Visual stimuli were presented using Psych ToolBox to the contralateral eye relative to the imaged hemisphere via a Dell LCD monitor (Dell U2711b, 2560 × 1440 pixels, 60 Hz). Stimulus frames were modified to correct for the flat surface of the monitor (http://labrigger.com/blog/2012/03/06/mouse-visual-stim/). Retinotopy was mapped by showing the animal a single bar drifting across the screen to identify V1 and higher visual areas (horizontally for azimuth and vertically for elevation). Mice were then shown the experimental stimulus set and the magnitude of activity for each ROI quantified.
Still-fast gratings: This stimulus consisted of a 50° patch in the center of the visual field, displaying square-wave generated black and white bars (0.04 cycles/°) that changed in drift velocity from 0°/s (6 s) to 50°/s (2 s). This stimulus was presented for 50 8-s cycles.
Slow-fast gratings: This stimulus consisted of a 50° patch in the center of the visual field, displaying square-wave generated black and white bars (0.04 cycles/°) that changed in drift velocity from 10°/s (6 s) to 50°/s (2 s). The change was instantaneous. This stimulus was presented for 50 8-s cycles.
Other grating stimuli: The drift velocity parameter was explored further by changing the slower speed, with 5°/s to 50°/s and 7.5°/s to 50°/s being used. In all other regards, these two stimuli were identical to still-fast and slow-fast gratings.
Random-dot kinematogram (RDK): A random-dot kinematogram with 0% coherence was also used. This stimulus was presented as a patch in the center of the visual field with dots moving randomly for 6 s and remaining stationary for 2 s.
Two-photon imaging and visual stimuli
All imaging was performed blind to genotype. Using ISOI as described above, V1 and HVA boundaries were identified as well as the boundaries of cortical areas that were visually responsive to slow-fast gratings (Fig. 3a). These two sets of ROIs were registered with respect to the vasculature and all areas targeted for imaging were chosen relative to vascular landmarks within areas activated by the slow-fast gratings within V1 and AL. The mouse was immediately transferred to a Zeiss 7MP controlled by Zen10 software for two-photon imaging and maintained on 0.25–0.5% isoflurane for the duration of the experiment. Fields of view were identified based on vascular landmarks using widefield microscopy, illuminated by an HBO lamp. Imaging was then switched to two-photon microscopy, with the laser at 950–980 nm. Laser power varied between 17 and 40% (of approx. 1140 mW) for NexCre/+ experiments or 20–45% for Gad2Cre/+ experiments. Visually evoked calcium transients reported by GCaMP6s were recorded in mice at P85. Data were acquired as a time-series at 267.27 ms per frame, with 0 s between frames, 449.9 μm × 452 μm with a pixel size of 1.3 μm. Imaging was performed in layer 2/3, with multiple depths within each field of view acquired if possible.

→ Your objective: According to the page excerpt, what wavelength range was the laser set to for two-photon microscopy?

→ Records provided:

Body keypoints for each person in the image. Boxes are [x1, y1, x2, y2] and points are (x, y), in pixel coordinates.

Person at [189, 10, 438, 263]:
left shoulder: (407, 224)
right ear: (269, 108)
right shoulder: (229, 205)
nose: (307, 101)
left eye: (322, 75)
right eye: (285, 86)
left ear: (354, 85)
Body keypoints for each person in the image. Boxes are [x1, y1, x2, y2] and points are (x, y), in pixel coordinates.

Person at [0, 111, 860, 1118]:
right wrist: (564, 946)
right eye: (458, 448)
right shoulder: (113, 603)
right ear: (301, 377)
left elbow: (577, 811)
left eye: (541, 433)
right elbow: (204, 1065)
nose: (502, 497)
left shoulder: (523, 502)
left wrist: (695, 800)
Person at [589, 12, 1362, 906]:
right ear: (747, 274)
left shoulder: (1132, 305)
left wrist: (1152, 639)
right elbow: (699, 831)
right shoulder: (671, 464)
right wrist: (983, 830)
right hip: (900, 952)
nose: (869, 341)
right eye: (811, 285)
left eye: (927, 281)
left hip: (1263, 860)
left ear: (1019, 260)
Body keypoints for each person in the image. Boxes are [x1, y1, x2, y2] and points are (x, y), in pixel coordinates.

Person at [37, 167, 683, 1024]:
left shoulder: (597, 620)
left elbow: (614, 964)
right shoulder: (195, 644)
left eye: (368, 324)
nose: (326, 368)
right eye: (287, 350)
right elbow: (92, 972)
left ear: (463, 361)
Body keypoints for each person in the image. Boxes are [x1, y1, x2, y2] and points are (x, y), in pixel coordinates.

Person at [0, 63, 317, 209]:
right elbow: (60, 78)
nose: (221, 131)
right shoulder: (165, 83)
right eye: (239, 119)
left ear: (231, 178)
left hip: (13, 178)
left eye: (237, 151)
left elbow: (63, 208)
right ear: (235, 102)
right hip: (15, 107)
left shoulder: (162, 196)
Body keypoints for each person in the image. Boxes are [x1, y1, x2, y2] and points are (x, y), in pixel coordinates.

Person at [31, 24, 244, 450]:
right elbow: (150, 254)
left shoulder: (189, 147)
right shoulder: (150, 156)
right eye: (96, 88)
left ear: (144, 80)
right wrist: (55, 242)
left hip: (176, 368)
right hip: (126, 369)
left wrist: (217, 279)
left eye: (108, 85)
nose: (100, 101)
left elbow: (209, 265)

→ Exercise result: 950–980 nm